Exercise aim
Retype the entries word for word, leaving nothing out.

(Extracted page text data)
::::::::

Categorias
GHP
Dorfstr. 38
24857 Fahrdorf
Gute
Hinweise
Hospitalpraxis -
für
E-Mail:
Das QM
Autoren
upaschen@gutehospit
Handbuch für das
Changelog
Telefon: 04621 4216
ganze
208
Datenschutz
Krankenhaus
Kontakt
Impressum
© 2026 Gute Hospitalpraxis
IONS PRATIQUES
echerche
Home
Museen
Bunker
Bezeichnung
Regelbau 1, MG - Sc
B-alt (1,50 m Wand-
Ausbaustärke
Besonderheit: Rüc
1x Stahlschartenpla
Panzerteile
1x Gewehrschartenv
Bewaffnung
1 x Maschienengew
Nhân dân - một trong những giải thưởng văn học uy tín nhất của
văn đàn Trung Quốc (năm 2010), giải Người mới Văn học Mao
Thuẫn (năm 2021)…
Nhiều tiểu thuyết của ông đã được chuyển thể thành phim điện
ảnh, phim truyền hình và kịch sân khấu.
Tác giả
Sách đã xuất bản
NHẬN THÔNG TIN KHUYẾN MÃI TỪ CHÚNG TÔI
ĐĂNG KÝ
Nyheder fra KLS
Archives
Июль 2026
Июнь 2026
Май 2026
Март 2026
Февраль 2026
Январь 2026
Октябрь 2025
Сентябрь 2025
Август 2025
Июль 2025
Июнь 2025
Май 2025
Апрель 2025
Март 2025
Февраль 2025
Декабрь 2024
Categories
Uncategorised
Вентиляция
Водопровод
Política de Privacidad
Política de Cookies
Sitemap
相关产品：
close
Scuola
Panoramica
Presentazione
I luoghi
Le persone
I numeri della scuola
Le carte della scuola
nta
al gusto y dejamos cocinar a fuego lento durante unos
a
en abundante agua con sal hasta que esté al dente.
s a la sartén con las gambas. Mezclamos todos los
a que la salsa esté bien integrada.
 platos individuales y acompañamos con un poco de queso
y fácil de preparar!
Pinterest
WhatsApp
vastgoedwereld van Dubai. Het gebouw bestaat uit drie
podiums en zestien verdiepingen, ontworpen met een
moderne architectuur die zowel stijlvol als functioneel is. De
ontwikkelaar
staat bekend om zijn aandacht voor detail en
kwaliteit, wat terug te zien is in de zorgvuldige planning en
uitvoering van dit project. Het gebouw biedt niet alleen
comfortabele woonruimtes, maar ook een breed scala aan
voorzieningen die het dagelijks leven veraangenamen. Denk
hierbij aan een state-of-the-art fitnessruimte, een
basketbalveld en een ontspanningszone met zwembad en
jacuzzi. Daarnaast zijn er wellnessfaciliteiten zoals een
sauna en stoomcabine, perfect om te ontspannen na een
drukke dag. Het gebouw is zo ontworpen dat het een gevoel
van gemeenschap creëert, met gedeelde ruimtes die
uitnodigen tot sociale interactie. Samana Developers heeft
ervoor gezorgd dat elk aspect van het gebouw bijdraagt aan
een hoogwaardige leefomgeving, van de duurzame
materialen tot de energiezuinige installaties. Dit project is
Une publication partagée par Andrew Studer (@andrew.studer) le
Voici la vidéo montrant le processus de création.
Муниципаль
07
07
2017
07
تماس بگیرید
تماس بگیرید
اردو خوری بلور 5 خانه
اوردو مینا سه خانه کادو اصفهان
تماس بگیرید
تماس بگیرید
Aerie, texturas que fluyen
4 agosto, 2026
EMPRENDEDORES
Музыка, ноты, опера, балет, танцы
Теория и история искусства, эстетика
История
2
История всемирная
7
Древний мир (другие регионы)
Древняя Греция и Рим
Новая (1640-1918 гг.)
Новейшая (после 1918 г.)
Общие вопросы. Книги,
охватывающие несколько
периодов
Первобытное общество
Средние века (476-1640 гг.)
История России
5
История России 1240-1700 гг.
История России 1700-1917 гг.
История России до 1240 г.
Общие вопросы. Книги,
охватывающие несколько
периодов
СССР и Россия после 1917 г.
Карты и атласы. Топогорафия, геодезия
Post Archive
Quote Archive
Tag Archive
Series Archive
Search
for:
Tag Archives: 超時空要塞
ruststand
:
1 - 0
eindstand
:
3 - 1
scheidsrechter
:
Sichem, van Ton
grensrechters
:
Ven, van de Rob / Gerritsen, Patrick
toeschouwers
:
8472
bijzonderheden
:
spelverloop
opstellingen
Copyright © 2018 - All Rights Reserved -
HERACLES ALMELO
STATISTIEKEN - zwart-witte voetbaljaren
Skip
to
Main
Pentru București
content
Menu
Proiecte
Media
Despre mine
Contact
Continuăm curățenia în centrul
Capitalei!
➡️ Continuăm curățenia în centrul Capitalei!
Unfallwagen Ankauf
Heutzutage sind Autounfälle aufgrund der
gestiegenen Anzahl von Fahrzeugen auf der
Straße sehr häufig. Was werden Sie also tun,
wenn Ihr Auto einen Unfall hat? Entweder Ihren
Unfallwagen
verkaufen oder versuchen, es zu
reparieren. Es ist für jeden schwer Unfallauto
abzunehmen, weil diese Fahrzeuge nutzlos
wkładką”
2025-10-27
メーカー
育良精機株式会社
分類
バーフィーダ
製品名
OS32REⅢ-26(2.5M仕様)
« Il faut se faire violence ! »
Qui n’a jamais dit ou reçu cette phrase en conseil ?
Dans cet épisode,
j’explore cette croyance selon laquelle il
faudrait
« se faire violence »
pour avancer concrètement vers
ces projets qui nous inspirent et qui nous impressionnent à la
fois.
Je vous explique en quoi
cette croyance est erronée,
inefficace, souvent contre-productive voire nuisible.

::::::::

Answer for the task
Categorias
GHP
Dorfstr. 38
24857 Fahrdorf
Gute
Hinweise
Hospitalpraxis -
für
E-Mail:
Das QM
Autoren
upaschen@gutehospit
Handbuch für das
Changelog
Telefon: 04621 4216
ganze
208
Datenschutz
Krankenhaus
Kontakt
Impressum
© 2026 Gute Hospitalpraxis
IONS PRATIQUES
echerche
Home
Museen
Bunker
Bezeichnung
Regelbau 1, MG - Sc
B-alt (1,50 m Wand-
Ausbaustärke
Besonderheit: Rüc
1x Stahlschartenpla
Panzerteile
1x Gewehrschartenv
Bewaffnung
1 x Maschienengew
Nhân dân - một trong những giải thưởng văn học uy tín nhất của
văn đàn Trung Quốc (năm 2010), giải Người mới Văn học Mao
Thuẫn (năm 2021)…
Nhiều tiểu thuyết của ông đã được chuyển thể thành phim điện
ảnh, phim truyền hình và kịch sân khấu.
Tác giả
Sách đã xuất bản
NHẬN THÔNG TIN KHUYẾN MÃI TỪ CHÚNG TÔI
ĐĂNG KÝ
Nyheder fra KLS
Archives
Июль 2026
Июнь 2026
Май 2026
Март 2026
Февраль 2026
Январь 2026
Октябрь 2025
Сентябрь 2025
Август 2025
Июль 2025
Июнь 2025
Май 2025
Апрель 2025
Март 2025
Февраль 2025
Декабрь 2024
Categories
Uncategorised
Вентиляция
Водопровод
Política de Privacidad
Política de Cookies
Sitemap
相关产品：
close
Scuola
Panoramica
Presentazione
I luoghi
Le persone
I numeri della scuola
Le carte della scuola
nta
al gusto y dejamos cocinar a fuego lento durante unos
a
en abundante agua con sal hasta que esté al dente.
s a la sartén con las gambas. Mezclamos todos los
a que la salsa esté bien integrada.
 platos individuales y acompañamos con un poco de queso
y fácil de preparar!
Pinterest
WhatsApp
vastgoedwereld van Dubai. Het gebouw bestaat uit drie
podiums en zestien verdiepingen, ontworpen met een
moderne architectuur die zowel stijlvol als functioneel is. De
ontwikkelaar
staat bekend om zijn aandacht voor detail en
kwaliteit, wat terug te zien is in de zorgvuldige planning en
uitvoering van dit project. Het gebouw biedt niet alleen
comfortabele woonruimtes, maar ook een breed scala aan
voorzieningen die het dagelijks leven veraangenamen. Denk
hierbij aan een state-of-the-art fitnessruimte, een
basketbalveld en een ontspanningszone met zwembad en
jacuzzi. Daarnaast zijn er wellnessfaciliteiten zoals een
sauna en stoomcabine, perfect om te ontspannen na een
drukke dag. Het gebouw is zo ontworpen dat het een gevoel
van gemeenschap creëert, met gedeelde ruimtes die
uitnodigen tot sociale interactie. Samana Developers heeft
ervoor gezorgd dat elk aspect van het gebouw bijdraagt aan
een hoogwaardige leefomgeving, van de duurzame
materialen tot de energiezuinige installaties. Dit project is
Une publication partagée par Andrew Studer (@andrew.studer) le
Voici la vidéo montrant le processus de création.
Муниципаль
07
07
2017
07
تماس بگیرید
تماس بگیرید
اردو خوری بلور 5 خانه
اوردو مینا سه خانه کادو اصفهان
تماس بگیرید
تماس بگیرید
Aerie, texturas que fluyen
4 agosto, 2026
EMPRENDEDORES
Музыка, ноты, опера, балет, танцы
Теория и история искусства, эстетика
История
2
История всемирная
7
Древний мир (другие регионы)
Древняя Греция и Рим
Новая (1640-1918 гг.)
Новейшая (после 1918 г.)
Общие вопросы. Книги,
охватывающие несколько
периодов
Первобытное общество
Средние века (476-1640 гг.)
История России
5
История России 1240-1700 гг.
История России 1700-1917 гг.
История России до 1240 г.
Общие вопросы. Книги,
охватывающие несколько
периодов
СССР и Россия после 1917 г.
Карты и атласы. Топогорафия, геодезия
Post Archive
Quote Archive
Tag Archive
Series Archive
Search
for:
Tag Archives: 超時空要塞
ruststand
:
1 - 0
eindstand
:
3 - 1
scheidsrechter
:
Sichem, van Ton
grensrechters
:
Ven, van de Rob / Gerritsen, Patrick
toeschouwers
:
8472
bijzonderheden
:
spelverloop
opstellingen
Copyright © 2018 - All Rights Reserved -
HERACLES ALMELO
STATISTIEKEN - zwart-witte voetbaljaren
Skip
to
Main
Pentru București
content
Menu
Proiecte
Media
Despre mine
Contact
Continuăm curățenia în centrul
Capitalei!
➡️ Continuăm curățenia în centrul Capitalei!
Unfallwagen Ankauf
Heutzutage sind Autounfälle aufgrund der
gestiegenen Anzahl von Fahrzeugen auf der
Straße sehr häufig. Was werden Sie also tun,
wenn Ihr Auto einen Unfall hat? Entweder Ihren
Unfallwagen
verkaufen oder versuchen, es zu
reparieren. Es ist für jeden schwer Unfallauto
abzunehmen, weil diese Fahrzeuge nutzlos
wkładką”
2025-10-27
メーカー
育良精機株式会社
分類
バーフィーダ
製品名
OS32REⅢ-26(2.5M仕様)
« Il faut se faire violence ! »
Qui n’a jamais dit ou reçu cette phrase en conseil ?
Dans cet épisode,
j’explore cette croyance selon laquelle il
faudrait
« se faire violence »
pour avancer concrètement vers
ces projets qui nous inspirent et qui nous impressionnent à la
fois.
Je vous explique en quoi
cette croyance est erronée,
inefficace, souvent contre-productive voire nuisible.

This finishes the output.